### INSTRUCTION
Substitute "Zwart" for "Bruin" in the material, from its start through the line containing "984 просмотров", and write out that portion with nothing else changed.

(Saved data entries)
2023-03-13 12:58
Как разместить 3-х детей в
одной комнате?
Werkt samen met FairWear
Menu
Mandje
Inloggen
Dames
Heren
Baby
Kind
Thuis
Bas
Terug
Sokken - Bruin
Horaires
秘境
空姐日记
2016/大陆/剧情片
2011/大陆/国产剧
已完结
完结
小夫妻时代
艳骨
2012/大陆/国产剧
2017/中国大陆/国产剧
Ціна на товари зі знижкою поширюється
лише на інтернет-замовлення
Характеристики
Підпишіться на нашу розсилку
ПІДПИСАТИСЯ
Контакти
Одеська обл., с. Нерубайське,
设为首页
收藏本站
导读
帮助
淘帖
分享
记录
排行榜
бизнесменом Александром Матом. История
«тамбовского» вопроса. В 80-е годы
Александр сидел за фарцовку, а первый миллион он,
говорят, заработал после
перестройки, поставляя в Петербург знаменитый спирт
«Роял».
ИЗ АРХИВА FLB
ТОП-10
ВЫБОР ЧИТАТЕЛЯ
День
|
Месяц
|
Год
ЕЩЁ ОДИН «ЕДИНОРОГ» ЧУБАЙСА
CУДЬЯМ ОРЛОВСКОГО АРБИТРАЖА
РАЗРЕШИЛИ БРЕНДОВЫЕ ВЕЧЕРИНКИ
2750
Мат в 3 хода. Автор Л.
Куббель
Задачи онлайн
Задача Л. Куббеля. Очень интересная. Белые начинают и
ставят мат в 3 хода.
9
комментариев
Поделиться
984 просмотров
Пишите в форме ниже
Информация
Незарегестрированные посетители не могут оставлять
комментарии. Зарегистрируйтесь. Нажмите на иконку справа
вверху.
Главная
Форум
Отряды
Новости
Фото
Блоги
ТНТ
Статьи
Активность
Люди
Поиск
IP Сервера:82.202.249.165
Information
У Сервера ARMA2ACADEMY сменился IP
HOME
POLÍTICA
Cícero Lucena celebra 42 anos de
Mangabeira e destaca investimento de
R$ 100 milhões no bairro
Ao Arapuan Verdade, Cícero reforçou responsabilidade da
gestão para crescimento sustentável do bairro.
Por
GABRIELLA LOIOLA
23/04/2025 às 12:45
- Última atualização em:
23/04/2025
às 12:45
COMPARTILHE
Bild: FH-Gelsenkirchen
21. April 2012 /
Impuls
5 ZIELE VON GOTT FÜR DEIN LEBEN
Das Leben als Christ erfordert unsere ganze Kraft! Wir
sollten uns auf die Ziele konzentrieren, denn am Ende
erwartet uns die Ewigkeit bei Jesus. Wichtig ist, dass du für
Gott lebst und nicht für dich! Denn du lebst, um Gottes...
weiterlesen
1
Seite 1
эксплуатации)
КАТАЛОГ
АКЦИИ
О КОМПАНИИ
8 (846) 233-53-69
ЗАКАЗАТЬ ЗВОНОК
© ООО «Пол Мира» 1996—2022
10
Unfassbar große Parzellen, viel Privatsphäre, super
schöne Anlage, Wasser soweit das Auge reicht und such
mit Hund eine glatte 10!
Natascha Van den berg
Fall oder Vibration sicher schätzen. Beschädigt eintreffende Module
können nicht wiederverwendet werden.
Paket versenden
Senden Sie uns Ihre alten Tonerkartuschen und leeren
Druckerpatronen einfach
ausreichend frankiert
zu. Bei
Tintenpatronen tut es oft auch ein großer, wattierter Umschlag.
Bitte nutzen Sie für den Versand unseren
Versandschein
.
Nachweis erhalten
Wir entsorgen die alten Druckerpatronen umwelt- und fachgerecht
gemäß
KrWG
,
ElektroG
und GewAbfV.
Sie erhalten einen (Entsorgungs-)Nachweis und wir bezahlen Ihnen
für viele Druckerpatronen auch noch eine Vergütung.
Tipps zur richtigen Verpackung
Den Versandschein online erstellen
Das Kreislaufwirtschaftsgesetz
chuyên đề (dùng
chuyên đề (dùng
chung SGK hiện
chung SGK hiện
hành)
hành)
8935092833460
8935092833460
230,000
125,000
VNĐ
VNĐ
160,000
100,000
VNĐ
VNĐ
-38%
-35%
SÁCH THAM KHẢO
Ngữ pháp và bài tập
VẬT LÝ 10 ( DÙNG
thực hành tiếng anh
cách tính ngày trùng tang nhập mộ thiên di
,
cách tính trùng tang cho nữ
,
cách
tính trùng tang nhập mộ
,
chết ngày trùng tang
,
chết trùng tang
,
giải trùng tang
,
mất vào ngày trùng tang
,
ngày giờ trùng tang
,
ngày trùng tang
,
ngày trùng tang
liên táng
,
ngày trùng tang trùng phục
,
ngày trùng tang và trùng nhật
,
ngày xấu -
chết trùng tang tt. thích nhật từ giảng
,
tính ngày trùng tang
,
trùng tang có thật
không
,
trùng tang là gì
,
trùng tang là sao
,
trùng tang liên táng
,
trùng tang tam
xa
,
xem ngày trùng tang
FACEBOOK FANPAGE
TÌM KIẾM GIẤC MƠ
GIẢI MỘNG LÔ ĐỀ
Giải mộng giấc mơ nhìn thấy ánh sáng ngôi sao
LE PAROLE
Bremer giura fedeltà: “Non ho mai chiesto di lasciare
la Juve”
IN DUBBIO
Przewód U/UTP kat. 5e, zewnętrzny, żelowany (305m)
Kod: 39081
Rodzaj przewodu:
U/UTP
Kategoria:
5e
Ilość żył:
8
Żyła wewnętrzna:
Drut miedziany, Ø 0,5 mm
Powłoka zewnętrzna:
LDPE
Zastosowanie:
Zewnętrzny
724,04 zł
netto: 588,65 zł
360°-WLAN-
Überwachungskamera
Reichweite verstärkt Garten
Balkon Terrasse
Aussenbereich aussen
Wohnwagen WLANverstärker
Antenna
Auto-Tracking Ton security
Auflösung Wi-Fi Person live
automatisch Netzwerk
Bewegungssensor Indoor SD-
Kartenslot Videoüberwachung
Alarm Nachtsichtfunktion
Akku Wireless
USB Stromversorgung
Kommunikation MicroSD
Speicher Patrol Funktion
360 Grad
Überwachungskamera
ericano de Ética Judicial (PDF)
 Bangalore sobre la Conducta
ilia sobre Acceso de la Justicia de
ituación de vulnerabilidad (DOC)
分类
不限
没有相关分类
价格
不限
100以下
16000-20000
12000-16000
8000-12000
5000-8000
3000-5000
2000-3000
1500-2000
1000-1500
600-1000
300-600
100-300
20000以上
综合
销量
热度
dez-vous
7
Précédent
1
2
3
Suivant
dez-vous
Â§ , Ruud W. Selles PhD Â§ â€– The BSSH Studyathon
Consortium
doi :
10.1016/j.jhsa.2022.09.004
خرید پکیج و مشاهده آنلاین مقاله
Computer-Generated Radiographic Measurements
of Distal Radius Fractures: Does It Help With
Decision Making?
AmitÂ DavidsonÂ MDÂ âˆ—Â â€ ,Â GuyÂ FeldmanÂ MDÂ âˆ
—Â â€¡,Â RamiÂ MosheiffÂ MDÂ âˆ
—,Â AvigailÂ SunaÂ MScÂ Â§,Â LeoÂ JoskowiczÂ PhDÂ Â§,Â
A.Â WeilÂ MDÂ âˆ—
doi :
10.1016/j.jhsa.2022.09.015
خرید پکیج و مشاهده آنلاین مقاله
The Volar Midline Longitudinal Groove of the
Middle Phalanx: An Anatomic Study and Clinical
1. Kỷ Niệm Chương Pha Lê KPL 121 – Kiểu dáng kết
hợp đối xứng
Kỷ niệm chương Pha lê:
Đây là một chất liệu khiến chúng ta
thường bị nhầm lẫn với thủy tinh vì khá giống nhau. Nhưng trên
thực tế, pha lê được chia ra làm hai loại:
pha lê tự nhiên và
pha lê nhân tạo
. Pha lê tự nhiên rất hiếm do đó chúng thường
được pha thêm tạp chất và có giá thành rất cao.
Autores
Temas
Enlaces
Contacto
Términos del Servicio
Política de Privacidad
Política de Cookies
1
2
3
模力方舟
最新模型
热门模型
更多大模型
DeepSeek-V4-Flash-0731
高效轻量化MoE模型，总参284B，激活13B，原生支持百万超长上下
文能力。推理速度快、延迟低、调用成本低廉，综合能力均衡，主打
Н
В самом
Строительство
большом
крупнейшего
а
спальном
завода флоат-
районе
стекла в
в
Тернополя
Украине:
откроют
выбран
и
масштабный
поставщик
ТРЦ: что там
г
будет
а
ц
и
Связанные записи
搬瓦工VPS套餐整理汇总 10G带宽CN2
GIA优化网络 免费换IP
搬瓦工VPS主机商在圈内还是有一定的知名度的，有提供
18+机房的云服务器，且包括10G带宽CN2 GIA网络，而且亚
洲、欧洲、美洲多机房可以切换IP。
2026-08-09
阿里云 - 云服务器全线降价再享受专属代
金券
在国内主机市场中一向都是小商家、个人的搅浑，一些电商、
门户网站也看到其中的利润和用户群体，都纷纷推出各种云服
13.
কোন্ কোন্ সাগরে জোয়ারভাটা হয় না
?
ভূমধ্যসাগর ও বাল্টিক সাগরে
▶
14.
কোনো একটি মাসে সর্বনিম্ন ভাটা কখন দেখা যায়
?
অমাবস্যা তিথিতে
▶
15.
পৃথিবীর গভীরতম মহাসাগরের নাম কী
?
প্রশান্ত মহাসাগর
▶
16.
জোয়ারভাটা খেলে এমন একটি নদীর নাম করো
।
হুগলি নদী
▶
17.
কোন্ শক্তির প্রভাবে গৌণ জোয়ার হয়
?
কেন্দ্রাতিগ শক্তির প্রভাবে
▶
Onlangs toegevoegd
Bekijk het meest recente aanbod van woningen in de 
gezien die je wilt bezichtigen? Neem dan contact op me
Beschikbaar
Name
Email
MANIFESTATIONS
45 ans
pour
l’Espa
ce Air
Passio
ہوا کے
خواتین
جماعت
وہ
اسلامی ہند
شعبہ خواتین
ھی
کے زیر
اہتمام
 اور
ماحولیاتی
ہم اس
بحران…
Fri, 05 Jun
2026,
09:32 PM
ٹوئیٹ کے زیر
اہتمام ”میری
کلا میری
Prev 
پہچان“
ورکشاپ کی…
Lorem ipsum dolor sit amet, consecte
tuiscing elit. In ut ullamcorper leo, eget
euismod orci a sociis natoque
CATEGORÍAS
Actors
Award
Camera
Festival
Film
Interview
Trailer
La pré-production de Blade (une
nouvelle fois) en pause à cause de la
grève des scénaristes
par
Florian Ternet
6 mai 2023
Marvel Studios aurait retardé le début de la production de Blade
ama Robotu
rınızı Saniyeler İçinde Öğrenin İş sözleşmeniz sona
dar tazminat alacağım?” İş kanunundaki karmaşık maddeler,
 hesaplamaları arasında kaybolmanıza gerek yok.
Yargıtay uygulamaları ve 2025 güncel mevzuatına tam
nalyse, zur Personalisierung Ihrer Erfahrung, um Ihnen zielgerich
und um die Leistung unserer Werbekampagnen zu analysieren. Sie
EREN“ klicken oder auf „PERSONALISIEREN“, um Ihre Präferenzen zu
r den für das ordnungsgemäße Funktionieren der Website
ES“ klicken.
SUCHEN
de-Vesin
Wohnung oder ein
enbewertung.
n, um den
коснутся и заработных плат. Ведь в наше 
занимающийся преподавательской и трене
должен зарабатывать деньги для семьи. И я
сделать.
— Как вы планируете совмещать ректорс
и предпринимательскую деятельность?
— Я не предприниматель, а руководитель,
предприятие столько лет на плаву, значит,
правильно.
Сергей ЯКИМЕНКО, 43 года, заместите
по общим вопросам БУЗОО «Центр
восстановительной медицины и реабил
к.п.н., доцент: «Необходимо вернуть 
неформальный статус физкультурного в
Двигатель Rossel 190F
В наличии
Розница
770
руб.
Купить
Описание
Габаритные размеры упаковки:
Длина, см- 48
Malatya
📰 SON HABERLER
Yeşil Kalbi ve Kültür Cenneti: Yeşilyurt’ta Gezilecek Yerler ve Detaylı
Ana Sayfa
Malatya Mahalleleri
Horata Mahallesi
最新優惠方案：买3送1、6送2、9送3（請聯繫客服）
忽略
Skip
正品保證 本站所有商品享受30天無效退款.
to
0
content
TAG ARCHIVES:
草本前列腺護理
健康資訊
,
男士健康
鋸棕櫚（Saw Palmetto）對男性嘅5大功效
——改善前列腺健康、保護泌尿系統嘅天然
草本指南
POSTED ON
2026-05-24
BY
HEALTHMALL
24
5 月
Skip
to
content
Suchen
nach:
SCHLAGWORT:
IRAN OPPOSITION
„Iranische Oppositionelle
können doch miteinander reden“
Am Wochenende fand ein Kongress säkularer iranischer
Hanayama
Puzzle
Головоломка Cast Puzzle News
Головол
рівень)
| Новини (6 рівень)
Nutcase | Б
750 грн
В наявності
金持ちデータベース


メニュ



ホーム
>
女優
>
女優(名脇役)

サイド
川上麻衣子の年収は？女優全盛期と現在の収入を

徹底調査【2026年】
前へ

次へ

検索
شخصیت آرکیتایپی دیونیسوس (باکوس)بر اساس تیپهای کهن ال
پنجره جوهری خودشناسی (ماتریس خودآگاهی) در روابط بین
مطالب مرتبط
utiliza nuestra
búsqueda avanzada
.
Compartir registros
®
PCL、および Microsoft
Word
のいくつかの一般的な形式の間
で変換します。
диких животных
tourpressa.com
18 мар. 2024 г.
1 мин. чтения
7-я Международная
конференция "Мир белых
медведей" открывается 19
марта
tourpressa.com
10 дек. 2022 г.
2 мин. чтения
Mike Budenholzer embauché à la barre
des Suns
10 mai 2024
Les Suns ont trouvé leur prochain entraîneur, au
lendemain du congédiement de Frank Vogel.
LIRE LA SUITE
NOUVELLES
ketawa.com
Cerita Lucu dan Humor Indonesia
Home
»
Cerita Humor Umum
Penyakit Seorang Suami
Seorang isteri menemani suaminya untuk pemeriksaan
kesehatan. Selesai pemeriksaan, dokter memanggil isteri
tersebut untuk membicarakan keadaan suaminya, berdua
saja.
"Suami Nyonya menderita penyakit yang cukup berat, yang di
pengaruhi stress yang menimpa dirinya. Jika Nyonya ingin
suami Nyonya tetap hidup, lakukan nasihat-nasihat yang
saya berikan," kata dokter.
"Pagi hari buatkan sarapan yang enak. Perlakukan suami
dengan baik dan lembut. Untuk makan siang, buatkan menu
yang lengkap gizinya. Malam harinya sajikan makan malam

### RESPONSE TO THIS EXERCISE
2023-03-13 12:58
Как разместить 3-х детей в
одной комнате?
Werkt samen met FairWear
Menu
Mandje
Inloggen
Dames
Heren
Baby
Kind
Thuis
Bas
Terug
Sokken - Zwart
Horaires
秘境
空姐日记
2016/大陆/剧情片
2011/大陆/国产剧
已完结
完结
小夫妻时代
艳骨
2012/大陆/国产剧
2017/中国大陆/国产剧
Ціна на товари зі знижкою поширюється
лише на інтернет-замовлення
Характеристики
Підпишіться на нашу розсилку
ПІДПИСАТИСЯ
Контакти
Одеська обл., с. Нерубайське,
设为首页
收藏本站
导读
帮助
淘帖
分享
记录
排行榜
бизнесменом Александром Матом. История
«тамбовского» вопроса. В 80-е годы
Александр сидел за фарцовку, а первый миллион он,
говорят, заработал после
перестройки, поставляя в Петербург знаменитый спирт
«Роял».
ИЗ АРХИВА FLB
ТОП-10
ВЫБОР ЧИТАТЕЛЯ
День
|
Месяц
|
Год
ЕЩЁ ОДИН «ЕДИНОРОГ» ЧУБАЙСА
CУДЬЯМ ОРЛОВСКОГО АРБИТРАЖА
РАЗРЕШИЛИ БРЕНДОВЫЕ ВЕЧЕРИНКИ
2750
Мат в 3 хода. Автор Л.
Куббель
Задачи онлайн
Задача Л. Куббеля. Очень интересная. Белые начинают и
ставят мат в 3 хода.
9
комментариев
Поделиться
984 просмотров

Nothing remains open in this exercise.